Trecho apresentado —
============================================================

Carros Voadores, Calendários Maias e Outros Futuros Que não Se Cumpriram

Eu também, quando moleque, como acho que todos os de minha geração, acreditava que os anos 2000 nos chegariam a bordo de carros voadores, que habitaríamos cidades suspensas da Babilônia.
Lembro-me de uma caixa de sucrilhos cujo verso trazia uma representação desse futuro promissor, carros e cidades flutuantes contra o céu azul-alaranjado de um entardecer. Recortei esse desenho e o guardei comigo por muito tempo. Volta e meia, eu ficava a contemplá-lo e a me imaginar no ano 2000. Eu teria, então, 33 anos. Uma marca que parecia inatingível para mim, com 9, 10 anos na época.
Cheguei a usar essa ilustração para fazer uma composição na escola, na aula de português. Ganhei nota máxima. Tanto pela "minha" ideia quanto pela ausência total de erros de ortografia na composição. Para quem é novinho e não sabe, composição é o que passou a ser chamado de redação e, hoje, até mesmo de produção textual. Como se cada aluno de hoje em dia fosse um pequeno literato em desenvolvimento e não semianalfabetos de pai e mãe.
Inacreditavelmente, os anos 2000 chegaram. Mais inacreditavelmente ainda, os meus 33 anos chegaram. A  promessa de carros voadores não se cumprira. E ainda que tivesse, provavelmente os fusquinhas antigravitacionais não mais me apeteceriam, pois há tempos, já naquele tempo, eu perdera todo e qualquer interesse por veículos automotivos.
Nos anos 2000, diferente do que eu acreditei em criança, nós não mudamos de Bedrock - a cidade dos Flintstones - para Orbit City - a morada dos Jetsons.
Aquela ilustração do futuro na caixa de sucrilhos ficara no passado. Passara a ocupar um lugar na estante empoeirada dos sonhos que tinham sido bons de se sonhar.
Ao invés de um porvir utópico, os anos 2000, pelo contrário, vieram carregados de maus auspícios, de previsões de fim de mundo. Havia um calendário maia que, muito mais do que prever, assegurava o fim do mundo para o ano de 2012.

============================================================

Material apresentado —
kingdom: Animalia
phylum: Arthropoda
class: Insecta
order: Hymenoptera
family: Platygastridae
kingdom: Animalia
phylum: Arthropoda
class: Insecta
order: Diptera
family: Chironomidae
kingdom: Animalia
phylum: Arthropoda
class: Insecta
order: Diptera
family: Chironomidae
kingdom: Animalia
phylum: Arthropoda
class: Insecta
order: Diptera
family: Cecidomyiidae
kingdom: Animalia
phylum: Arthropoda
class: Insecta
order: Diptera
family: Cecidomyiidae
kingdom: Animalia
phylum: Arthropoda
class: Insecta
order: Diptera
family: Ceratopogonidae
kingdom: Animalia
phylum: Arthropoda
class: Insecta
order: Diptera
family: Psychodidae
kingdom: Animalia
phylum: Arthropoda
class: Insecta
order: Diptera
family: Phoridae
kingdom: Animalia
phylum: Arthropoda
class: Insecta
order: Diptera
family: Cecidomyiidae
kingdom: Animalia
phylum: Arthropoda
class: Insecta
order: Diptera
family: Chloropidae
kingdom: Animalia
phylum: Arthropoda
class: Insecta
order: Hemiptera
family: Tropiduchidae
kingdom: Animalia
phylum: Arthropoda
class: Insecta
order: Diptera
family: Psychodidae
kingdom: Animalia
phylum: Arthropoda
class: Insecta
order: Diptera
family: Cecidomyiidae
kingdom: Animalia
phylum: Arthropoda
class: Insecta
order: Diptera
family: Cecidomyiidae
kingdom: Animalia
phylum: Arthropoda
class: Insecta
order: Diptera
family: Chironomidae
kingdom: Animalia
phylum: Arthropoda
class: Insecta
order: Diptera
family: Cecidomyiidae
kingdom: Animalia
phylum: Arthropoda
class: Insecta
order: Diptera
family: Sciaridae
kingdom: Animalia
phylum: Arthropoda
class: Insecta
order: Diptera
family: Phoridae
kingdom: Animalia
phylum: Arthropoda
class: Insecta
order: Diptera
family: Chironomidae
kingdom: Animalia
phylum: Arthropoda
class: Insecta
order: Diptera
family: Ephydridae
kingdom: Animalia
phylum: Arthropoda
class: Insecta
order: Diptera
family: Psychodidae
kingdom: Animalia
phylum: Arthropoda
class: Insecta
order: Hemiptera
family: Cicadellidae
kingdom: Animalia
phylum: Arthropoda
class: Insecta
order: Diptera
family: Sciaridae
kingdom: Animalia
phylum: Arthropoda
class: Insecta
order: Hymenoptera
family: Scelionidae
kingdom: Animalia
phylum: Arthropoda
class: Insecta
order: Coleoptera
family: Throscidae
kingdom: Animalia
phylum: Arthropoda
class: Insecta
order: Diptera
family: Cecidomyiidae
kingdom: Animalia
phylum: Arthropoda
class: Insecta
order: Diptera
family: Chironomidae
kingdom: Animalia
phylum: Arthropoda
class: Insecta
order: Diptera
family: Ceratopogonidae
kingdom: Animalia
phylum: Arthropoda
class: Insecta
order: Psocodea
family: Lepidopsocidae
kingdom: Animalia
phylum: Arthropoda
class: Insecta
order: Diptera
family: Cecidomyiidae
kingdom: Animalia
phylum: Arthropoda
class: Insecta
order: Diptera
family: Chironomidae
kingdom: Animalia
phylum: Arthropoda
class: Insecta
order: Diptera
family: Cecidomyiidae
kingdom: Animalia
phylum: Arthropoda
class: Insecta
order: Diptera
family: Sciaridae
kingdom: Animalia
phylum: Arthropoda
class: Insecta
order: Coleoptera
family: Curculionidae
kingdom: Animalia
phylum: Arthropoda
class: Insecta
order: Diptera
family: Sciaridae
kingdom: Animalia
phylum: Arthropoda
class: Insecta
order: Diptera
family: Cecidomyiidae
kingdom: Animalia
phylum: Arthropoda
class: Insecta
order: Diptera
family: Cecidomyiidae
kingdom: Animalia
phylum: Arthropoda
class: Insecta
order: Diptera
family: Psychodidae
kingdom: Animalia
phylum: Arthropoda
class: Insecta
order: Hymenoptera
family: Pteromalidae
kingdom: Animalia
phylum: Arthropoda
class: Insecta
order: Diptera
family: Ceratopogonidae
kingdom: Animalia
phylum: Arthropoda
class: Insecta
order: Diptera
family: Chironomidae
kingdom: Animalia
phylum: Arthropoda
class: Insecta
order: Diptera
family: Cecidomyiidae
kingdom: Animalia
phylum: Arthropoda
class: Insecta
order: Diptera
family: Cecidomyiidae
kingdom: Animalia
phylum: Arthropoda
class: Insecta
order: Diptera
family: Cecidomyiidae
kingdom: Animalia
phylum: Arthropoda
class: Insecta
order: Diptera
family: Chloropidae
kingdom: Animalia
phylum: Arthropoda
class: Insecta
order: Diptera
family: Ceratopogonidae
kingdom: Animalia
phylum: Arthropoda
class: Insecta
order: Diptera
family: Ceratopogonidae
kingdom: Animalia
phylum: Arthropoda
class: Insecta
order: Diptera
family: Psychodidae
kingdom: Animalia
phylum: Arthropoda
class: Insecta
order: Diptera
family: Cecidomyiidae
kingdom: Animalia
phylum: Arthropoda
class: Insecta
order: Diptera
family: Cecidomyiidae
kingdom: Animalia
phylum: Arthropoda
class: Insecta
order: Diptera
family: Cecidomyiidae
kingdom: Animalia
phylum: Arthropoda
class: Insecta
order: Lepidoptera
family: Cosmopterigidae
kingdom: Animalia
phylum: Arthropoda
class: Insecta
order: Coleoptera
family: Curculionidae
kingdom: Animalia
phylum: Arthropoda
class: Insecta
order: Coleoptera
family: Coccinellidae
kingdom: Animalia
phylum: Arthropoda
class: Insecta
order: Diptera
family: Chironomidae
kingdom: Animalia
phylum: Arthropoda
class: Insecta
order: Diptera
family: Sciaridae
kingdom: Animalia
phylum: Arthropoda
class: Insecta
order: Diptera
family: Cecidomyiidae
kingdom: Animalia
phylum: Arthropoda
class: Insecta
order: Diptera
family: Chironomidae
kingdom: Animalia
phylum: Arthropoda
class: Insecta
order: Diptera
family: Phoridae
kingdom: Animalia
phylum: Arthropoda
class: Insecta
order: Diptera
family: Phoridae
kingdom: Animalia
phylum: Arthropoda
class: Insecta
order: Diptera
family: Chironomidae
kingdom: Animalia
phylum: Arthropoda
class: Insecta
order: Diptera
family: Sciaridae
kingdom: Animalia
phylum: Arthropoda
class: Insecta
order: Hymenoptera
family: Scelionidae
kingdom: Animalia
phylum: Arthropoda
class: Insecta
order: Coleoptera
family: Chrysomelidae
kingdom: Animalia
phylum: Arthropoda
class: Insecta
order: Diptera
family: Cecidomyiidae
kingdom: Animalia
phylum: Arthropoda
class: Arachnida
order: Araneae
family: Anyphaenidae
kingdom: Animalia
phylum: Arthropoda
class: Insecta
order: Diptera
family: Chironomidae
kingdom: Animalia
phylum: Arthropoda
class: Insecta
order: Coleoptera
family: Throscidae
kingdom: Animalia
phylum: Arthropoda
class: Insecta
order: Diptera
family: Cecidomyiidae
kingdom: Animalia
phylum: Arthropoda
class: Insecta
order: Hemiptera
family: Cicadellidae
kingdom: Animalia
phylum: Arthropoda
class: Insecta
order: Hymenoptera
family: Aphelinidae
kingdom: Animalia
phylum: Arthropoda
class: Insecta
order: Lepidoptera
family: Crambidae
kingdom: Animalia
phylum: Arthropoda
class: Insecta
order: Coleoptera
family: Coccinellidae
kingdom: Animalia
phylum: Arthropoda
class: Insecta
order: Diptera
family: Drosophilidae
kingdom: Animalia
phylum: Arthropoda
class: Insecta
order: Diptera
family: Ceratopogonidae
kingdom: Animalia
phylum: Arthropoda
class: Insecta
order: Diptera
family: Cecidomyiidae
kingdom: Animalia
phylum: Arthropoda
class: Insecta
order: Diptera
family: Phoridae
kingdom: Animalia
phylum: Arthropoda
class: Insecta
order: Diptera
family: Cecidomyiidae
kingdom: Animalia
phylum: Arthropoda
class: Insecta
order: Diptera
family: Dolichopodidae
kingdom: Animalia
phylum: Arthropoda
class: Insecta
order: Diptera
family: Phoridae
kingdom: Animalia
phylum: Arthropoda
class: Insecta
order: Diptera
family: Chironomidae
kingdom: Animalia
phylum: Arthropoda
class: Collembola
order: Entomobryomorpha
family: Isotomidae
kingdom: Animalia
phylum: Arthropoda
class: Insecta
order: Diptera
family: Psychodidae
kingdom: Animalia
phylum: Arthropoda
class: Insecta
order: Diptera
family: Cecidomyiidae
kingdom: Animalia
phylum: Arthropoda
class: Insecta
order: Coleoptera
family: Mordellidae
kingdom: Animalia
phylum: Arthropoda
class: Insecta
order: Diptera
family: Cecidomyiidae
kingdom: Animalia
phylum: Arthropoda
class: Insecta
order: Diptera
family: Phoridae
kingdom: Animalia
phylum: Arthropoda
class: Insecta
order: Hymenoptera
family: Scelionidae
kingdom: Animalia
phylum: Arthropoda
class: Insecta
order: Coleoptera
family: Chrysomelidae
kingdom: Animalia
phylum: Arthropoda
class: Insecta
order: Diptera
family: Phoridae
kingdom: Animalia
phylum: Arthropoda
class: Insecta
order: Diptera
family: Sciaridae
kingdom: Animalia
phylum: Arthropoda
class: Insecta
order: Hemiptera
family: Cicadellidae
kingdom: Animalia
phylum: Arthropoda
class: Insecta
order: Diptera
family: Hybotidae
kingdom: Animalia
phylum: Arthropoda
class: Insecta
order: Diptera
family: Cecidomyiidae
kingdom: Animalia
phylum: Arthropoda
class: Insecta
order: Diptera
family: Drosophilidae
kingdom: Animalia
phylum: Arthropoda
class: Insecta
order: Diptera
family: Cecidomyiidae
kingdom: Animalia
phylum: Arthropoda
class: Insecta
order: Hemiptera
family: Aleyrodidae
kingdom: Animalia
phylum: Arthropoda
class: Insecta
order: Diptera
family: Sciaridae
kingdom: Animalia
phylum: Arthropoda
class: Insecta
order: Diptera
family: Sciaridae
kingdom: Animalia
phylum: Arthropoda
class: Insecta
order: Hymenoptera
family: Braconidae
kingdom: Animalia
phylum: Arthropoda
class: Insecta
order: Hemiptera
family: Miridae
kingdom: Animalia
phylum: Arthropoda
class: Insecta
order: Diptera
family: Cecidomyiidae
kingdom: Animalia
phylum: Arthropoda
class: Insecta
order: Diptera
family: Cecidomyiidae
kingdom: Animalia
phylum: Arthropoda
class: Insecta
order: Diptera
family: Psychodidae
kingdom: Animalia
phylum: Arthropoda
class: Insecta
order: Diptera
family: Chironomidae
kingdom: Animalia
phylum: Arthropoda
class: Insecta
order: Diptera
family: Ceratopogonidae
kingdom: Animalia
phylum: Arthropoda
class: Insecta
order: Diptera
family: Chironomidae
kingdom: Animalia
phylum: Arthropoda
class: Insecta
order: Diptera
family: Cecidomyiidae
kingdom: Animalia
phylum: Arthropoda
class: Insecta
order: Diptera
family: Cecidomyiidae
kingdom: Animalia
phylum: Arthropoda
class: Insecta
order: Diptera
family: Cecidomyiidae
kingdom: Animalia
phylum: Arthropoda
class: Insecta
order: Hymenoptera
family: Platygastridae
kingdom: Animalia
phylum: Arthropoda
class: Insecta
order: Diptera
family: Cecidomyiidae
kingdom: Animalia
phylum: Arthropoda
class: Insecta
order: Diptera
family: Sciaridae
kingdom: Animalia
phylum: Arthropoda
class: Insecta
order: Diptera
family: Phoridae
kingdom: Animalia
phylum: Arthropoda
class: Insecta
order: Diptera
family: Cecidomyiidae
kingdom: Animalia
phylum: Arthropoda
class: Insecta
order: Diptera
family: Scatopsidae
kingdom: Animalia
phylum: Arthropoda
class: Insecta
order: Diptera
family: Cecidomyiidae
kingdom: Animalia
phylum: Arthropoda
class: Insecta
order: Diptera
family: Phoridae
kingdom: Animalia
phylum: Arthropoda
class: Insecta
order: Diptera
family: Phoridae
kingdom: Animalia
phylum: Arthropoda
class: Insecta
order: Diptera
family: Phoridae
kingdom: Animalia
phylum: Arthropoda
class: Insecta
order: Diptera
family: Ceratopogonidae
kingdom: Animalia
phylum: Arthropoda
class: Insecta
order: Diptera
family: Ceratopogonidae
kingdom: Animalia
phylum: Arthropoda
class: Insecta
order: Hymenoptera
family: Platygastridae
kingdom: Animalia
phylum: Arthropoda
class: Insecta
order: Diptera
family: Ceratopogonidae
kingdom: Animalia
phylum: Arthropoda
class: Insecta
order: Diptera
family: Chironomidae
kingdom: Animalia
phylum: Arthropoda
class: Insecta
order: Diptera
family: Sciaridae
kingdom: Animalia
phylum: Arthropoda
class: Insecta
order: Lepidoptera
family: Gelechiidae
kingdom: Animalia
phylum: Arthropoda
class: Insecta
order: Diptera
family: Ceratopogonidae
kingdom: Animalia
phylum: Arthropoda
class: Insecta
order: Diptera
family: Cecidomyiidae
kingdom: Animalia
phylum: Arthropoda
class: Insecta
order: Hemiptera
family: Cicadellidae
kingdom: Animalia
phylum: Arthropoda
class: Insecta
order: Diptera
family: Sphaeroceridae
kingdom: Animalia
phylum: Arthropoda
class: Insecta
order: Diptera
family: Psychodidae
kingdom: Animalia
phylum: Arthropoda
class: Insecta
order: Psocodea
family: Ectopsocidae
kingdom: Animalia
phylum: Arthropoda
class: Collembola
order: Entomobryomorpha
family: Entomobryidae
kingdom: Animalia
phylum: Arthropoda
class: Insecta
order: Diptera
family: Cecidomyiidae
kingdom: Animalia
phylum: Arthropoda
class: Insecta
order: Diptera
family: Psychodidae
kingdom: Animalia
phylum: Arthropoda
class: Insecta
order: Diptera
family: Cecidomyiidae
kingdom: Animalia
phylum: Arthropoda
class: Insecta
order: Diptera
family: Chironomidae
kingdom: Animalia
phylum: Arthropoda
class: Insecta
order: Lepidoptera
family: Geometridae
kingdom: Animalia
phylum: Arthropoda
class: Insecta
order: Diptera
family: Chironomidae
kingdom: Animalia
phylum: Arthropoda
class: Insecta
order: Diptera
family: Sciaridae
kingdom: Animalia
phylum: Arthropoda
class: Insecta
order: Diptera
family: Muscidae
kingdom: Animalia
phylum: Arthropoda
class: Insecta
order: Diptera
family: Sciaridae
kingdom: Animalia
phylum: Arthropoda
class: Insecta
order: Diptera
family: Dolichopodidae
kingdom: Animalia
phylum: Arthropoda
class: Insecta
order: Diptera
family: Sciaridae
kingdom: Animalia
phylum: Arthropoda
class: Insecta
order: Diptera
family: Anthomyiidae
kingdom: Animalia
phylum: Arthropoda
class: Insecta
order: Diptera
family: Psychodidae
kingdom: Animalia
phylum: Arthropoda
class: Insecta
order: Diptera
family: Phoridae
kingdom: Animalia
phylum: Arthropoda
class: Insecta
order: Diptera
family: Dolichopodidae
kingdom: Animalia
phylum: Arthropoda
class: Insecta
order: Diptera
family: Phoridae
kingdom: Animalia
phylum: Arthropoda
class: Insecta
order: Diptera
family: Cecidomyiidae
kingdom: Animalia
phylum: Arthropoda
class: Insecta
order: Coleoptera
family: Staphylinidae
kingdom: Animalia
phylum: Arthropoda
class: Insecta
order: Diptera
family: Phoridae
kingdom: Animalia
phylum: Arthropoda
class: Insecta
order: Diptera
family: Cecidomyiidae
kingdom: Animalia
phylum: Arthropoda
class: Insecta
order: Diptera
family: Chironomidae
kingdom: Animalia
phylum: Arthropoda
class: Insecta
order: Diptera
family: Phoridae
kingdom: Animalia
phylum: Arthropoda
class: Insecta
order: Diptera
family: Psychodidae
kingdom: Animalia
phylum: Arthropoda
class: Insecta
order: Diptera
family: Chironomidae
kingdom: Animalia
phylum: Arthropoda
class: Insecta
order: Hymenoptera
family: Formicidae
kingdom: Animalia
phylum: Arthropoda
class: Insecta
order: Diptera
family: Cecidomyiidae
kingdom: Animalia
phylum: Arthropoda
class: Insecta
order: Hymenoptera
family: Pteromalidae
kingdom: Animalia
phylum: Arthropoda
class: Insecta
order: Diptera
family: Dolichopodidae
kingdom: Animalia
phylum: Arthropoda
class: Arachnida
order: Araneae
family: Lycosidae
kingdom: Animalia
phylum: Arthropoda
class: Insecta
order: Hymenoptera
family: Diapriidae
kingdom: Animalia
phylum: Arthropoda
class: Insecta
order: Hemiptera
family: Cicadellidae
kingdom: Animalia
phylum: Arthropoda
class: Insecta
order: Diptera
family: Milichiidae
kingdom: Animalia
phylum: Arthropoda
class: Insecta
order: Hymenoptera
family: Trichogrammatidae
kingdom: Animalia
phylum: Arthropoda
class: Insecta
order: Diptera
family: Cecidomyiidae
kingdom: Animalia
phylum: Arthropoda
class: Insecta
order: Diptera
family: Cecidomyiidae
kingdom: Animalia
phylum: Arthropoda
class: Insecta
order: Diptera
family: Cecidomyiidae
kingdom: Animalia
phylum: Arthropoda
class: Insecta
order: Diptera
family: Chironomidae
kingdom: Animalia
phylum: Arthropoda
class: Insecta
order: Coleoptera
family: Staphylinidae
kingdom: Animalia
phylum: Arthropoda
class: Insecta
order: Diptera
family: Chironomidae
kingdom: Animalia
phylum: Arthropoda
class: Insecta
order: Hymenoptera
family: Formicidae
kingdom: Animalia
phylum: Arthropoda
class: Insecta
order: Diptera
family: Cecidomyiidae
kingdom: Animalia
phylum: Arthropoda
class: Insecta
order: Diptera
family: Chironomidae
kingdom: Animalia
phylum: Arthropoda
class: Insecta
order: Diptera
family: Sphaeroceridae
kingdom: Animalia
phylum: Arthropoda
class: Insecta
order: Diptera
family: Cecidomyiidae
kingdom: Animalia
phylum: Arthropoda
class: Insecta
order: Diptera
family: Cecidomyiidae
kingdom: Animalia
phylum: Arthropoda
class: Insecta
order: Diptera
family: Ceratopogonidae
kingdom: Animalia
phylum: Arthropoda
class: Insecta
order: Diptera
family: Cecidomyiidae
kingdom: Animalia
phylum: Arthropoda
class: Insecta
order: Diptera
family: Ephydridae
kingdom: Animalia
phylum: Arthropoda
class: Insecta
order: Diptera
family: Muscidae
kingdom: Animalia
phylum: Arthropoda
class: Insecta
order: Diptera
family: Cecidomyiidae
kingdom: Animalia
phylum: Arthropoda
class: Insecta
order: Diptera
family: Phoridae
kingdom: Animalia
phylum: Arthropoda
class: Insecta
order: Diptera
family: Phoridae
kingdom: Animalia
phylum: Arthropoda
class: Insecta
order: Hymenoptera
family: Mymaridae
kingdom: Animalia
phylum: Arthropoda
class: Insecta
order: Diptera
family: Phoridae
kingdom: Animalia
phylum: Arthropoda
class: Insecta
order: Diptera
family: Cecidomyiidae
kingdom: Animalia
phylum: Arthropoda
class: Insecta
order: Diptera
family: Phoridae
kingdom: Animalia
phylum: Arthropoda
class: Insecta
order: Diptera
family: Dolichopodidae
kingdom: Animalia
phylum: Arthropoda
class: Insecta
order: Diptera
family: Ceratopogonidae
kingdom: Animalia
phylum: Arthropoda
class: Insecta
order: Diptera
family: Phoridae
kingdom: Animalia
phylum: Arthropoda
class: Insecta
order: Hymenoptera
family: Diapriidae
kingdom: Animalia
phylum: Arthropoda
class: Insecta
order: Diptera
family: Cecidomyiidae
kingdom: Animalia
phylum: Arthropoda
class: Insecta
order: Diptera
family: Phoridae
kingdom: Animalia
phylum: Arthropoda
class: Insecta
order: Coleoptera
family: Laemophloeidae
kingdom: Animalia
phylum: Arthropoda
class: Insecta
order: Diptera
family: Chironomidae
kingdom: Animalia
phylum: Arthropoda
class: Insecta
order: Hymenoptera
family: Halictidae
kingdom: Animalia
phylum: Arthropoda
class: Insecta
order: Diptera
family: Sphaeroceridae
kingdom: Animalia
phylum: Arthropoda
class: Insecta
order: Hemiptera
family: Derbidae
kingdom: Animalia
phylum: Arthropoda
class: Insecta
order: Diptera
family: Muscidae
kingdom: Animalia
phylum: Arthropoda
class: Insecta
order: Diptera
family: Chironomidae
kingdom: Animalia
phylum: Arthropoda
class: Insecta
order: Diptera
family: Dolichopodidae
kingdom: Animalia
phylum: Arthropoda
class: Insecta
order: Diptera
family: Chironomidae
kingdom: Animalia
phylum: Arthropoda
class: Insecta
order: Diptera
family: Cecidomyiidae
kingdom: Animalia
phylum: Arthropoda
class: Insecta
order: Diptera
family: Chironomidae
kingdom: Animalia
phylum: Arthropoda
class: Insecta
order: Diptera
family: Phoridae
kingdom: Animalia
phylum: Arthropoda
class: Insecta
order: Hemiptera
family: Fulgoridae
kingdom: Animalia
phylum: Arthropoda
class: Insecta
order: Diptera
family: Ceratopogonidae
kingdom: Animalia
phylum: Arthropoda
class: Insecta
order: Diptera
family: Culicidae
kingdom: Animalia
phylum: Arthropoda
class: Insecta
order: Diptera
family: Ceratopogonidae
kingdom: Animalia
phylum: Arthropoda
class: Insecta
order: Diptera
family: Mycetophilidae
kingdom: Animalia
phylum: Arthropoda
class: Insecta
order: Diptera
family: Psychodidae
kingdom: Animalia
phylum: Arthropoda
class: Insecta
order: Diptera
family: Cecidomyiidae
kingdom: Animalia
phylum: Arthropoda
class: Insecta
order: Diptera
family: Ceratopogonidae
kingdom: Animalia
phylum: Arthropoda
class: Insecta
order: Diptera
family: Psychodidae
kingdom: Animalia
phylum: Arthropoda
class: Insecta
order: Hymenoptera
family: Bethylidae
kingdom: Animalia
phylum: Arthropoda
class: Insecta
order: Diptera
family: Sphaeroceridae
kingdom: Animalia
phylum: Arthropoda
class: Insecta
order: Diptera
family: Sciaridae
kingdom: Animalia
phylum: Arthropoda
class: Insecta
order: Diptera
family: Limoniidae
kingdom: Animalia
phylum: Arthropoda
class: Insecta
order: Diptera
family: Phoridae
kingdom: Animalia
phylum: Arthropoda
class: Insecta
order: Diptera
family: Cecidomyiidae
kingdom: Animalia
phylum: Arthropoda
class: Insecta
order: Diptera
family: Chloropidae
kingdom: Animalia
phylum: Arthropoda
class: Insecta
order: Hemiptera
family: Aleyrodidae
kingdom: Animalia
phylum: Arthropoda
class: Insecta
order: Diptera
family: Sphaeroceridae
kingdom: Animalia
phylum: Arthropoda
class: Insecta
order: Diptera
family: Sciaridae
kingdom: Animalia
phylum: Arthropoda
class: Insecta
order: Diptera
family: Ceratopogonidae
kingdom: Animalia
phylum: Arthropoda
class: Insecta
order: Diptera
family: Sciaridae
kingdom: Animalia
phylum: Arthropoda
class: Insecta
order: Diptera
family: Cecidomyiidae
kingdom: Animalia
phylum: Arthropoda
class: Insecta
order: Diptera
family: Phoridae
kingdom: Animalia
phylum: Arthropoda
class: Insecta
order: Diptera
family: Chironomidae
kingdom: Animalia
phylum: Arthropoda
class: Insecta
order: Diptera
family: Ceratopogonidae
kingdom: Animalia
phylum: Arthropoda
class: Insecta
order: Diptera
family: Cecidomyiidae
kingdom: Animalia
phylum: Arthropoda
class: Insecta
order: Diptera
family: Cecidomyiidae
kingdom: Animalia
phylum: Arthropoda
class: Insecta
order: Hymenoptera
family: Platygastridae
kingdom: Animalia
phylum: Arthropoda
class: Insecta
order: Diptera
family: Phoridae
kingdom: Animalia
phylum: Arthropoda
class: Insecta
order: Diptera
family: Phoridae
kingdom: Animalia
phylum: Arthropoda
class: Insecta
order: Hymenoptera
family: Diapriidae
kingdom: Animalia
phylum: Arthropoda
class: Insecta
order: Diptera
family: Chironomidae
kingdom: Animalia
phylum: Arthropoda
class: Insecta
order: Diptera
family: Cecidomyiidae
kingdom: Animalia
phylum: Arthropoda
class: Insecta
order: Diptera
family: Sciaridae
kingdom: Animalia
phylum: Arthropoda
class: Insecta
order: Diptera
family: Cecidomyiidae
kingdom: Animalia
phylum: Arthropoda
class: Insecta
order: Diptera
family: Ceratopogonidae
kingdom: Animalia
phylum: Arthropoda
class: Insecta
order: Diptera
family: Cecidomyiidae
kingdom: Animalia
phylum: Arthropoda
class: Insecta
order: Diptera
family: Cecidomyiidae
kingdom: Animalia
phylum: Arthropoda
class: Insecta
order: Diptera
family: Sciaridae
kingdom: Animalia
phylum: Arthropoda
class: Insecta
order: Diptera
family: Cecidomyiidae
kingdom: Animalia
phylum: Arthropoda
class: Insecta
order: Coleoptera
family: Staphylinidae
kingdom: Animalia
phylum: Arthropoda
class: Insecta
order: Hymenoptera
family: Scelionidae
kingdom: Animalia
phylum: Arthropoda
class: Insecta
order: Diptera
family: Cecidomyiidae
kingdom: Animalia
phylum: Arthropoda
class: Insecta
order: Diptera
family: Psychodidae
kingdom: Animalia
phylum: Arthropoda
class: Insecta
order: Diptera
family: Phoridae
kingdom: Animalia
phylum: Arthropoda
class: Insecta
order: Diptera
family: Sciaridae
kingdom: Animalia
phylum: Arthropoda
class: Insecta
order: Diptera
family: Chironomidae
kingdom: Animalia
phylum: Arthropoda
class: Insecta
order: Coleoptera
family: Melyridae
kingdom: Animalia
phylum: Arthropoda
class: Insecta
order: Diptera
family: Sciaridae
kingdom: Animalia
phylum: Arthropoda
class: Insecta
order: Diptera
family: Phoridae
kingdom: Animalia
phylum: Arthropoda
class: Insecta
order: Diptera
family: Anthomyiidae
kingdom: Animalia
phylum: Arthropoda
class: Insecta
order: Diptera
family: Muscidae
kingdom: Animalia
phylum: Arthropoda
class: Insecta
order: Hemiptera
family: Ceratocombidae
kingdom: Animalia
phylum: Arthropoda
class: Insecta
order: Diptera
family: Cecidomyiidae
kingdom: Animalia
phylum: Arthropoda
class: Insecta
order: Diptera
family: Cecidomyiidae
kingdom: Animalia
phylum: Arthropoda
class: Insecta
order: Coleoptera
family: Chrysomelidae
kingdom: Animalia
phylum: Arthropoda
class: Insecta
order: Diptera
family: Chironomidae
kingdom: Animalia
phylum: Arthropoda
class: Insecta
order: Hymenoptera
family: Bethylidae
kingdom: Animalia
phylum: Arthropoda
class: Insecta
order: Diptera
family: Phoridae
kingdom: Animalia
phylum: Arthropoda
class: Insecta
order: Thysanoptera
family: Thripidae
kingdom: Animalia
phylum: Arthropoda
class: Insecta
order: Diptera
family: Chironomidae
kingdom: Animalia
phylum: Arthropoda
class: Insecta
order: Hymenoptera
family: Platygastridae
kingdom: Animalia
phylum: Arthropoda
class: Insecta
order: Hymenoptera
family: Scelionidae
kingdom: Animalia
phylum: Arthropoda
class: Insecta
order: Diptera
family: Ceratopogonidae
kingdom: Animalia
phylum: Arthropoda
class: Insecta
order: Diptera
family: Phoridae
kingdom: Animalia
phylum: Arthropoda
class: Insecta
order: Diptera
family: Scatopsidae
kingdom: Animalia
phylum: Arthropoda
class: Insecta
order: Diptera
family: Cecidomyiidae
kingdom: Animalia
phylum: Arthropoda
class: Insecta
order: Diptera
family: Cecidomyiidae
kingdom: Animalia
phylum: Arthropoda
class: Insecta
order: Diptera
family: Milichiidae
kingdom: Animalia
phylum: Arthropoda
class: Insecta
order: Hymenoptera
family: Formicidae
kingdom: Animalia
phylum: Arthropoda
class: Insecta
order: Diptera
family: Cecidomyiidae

============================================================

Tarefas propostas —
(a) Reproduza sem alterações o trecho do texto sobre carros voadores, iniciando nas palavras que contêm "Nos anos 2000, diferente" e encerrando logo após "ano de 2012.".
(b) Retome o texto sobre carros voadores a partir da última frase apresentada, dando-lhe continuidade.

Resultados obtidos —
(a)
Nos anos 2000, diferente do que eu acreditei em criança, nós não mudamos de Bedrock - a cidade dos Flintstones - para Orbit City - a morada dos Jetsons.
Aquela ilustração do futuro na caixa de sucrilhos ficara no passado. Passara a ocupar um lugar na estante empoeirada dos sonhos que tinham sido bons de se sonhar.
Ao invés de um porvir utópico, os anos 2000, pelo contrário, vieram carregados de maus auspícios, de previsões de fim de mundo. Havia um calendário maia que, muito mais do que prever, assegurava o fim do mundo para o ano de 2012.

(b)
Tomei ciência, contato e até me aprofundei superficialmente no tal calendário maia através de um professor com quem tive o privilégio de trabalhar, o grande mestre Odair. Químico, ufólogo, arqueólogo, alquimista, pajé, PhD em teoria da conspiração, violeiro dos bons e entornador de cerveja, Odair é das pouquíssimas pessoas que conheci a quem se pode, de fato, ser dado o título de livre-pensador.
Às vésperas de 2012, Odair sempre chegava cedo na escola com a notícia de uma catástrofe mundial recém-acontecida. Um terremoto, um tsunami, um furacão, um incêndio de vastas proporções, a eleição de Dilma Rousseff. E todos eram indicativos, segundo ele, de que logo, logo o fim do mundo se daria pelas mãos de uma Natureza raivosa, desgostosa da vida com o ser humano.
Veio o ano de 2012 e nada mudou. Tudo continuou como sempre esteve. Então, é claro, foi a vez dos escarnecedores. Todos os que haviam passado anos a escutar as falas apocalípticas do Odair, chegavam pra ele e diziam : e aí, Odair, o mundo não ia acabar?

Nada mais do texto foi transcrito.